Bineka.co.id, Barcelona – Veda Ega Pratama mencatat hasil bagus saat kualifikasi kedua (Q2) JuniorGP di Circuit de Barcelona-Catalunya, Sabtu (1/11/2025), dengan mencatat waktu tercepat kelima, menyamai hasil pada putaran sebelumnya di Misano beberapa pekan lalu.
Hasil ini jadi perayaan kabar gembira bergabungnya pebalap Astra Honda Racing Team tersebut dengan Honda Team Asia untuk berkompetisi di Kejuaraan Dunia Moto3 tahun depan. Bagi tim, ini juga merupakan pencapaian perdana di mana pebalap mereka bisa mencatat dua posisi lima besar secara beruntun pada sesi Q2 JuniorGP. Sementara itu, Muhammad Kiandra Ramadhipa juga menunjukkan adaptasi luar biasa dengan trek baru, dan berhasil menjadi yang tercepat ke-10 pada sesi Q2.
Meskipun ini merupakan debut beraksi di Sirkuit de Barcelona-Catalunya, Veda dan Ramadhipa dapat beradaptasi dengan baik sejak Kamis pagi, ketika permukaan lintasan sedang lembap. Kondisi membaik pada hari Jumat yang membuat kedua pebalap ini bisa memperbaiki catatan waktu.
Veda berada di urutan ke-15 lalu ke-3 pada latihan bebas pertama dan kedua, dengan catatan terbaik 1:47.933, hanya 0.049 detik dari pebalap tercepat, sekaligus menyamai hasil terbaiknya pada sesi Jumat musim ini. Ramadhipa menjadi pebalap tercepat kedua pada free practice Grup A kelas ETC. Waktu tercepatnya adalah 1:51.985, yang menempatkannya di posisi kelima tercepat seluruh pebalap, 8 per 10 detik lebih lambat dari pebalap tercepat.

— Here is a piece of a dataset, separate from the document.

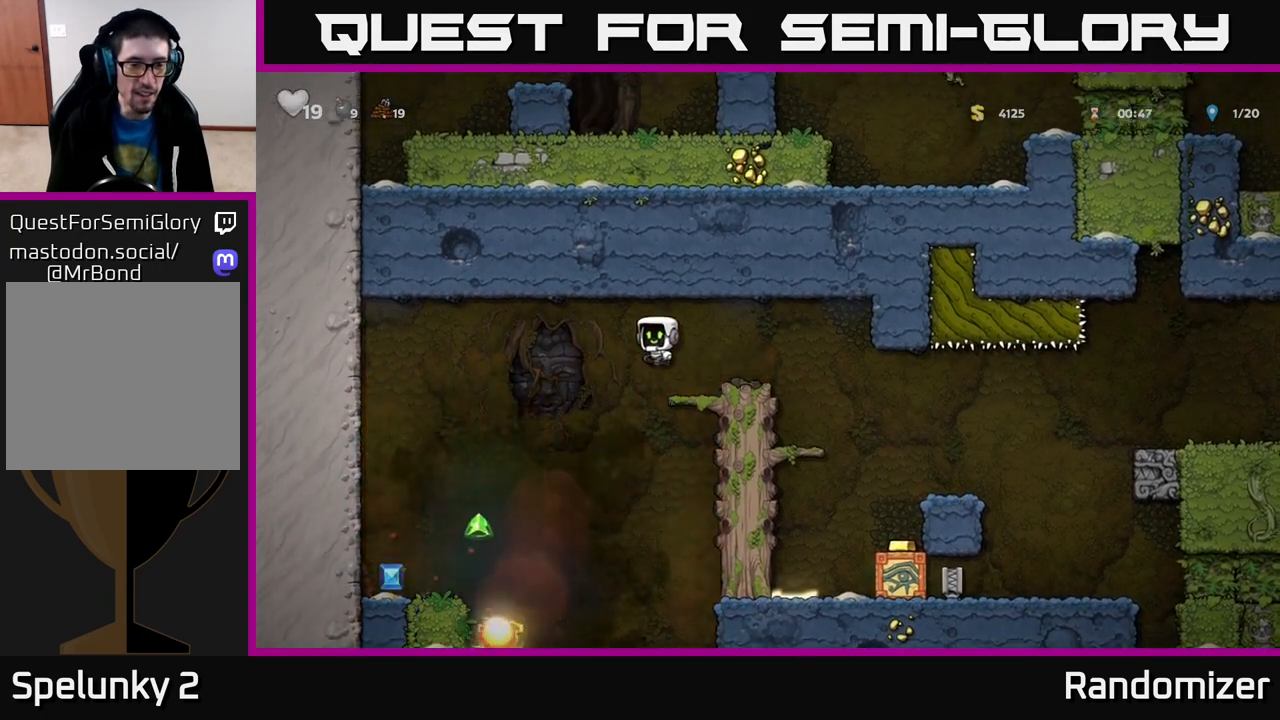
{"buttons": [], "left_stick": "left", "right_stick": "center", "events": [[17, "A", "up"]]}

Kondisi cuaca lebih stabil pada Sabtu dengan suhu permukaan yang semakin bertambah. Tetapi, sesi latihan berjalan di suhu yang cukup rendah, sekitar 14°C, yang membuat para pebalap harus ekstra hati-hati pada percobaan pertama.
Veda mengawali hari Sabtu dengan percaya diri dan mencatat posisi terbaik sesi latihan sejauh ini, yaitu keenam. Pebalap Astra Honda Racing Team tersebut sudah berada di posisi 10 besar ketika lintasan masih dingin, sebelum bendera merah muncul dan sesi dihentikan selama beberapa menit.

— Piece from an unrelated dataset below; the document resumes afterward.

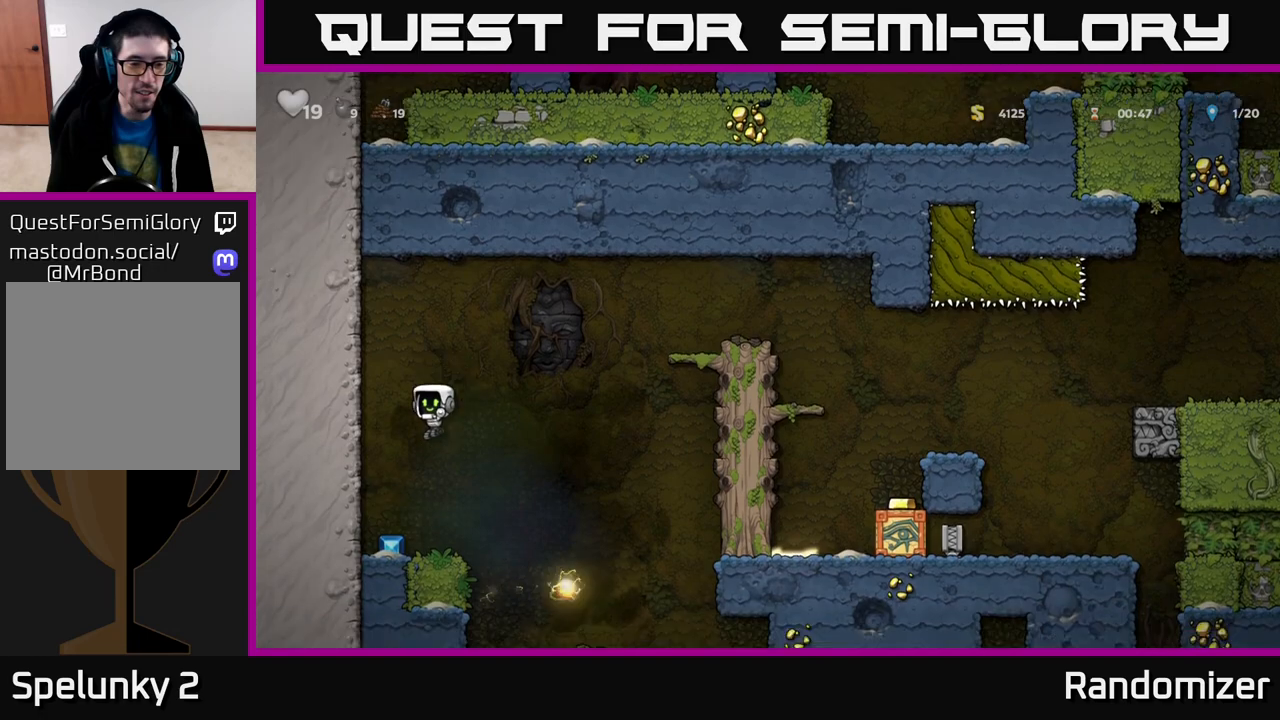
{"buttons": [], "left_stick": "center", "right_stick": "center", "events": [[100, "left_stick", "center"], [200, "left_stick", "right"], [333, "left_stick", "center"]]}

Dia kemudian mencatat lap luar biasa yang seketika menempatkannya di posisi pebalap tercepat, sekaligus menjamin posisi di Q2. Pada lima menit terakhir, Veda melakukan beberapa putaran untuk menambah jarak tempuh dan secara keseluruhan mencatat 13 putaran pada sesi ini. Namun, tanpa ada perubahan catatan waktu, dia akhirnya berada di urutan keenam dengan 1:48.141.
Pada Q2, suhu lintasan mencapai 24°C yang membuat Veda bisa lebih cepat dan konsisten sepanjang sesi kualifikasi. Pebalap Astra Honda tersebut mengawali sesi dengan kuat dan mencatat waktu tercepat kelima pada percobaan pertama, dengan beberapa pebalap yang mengikutinya.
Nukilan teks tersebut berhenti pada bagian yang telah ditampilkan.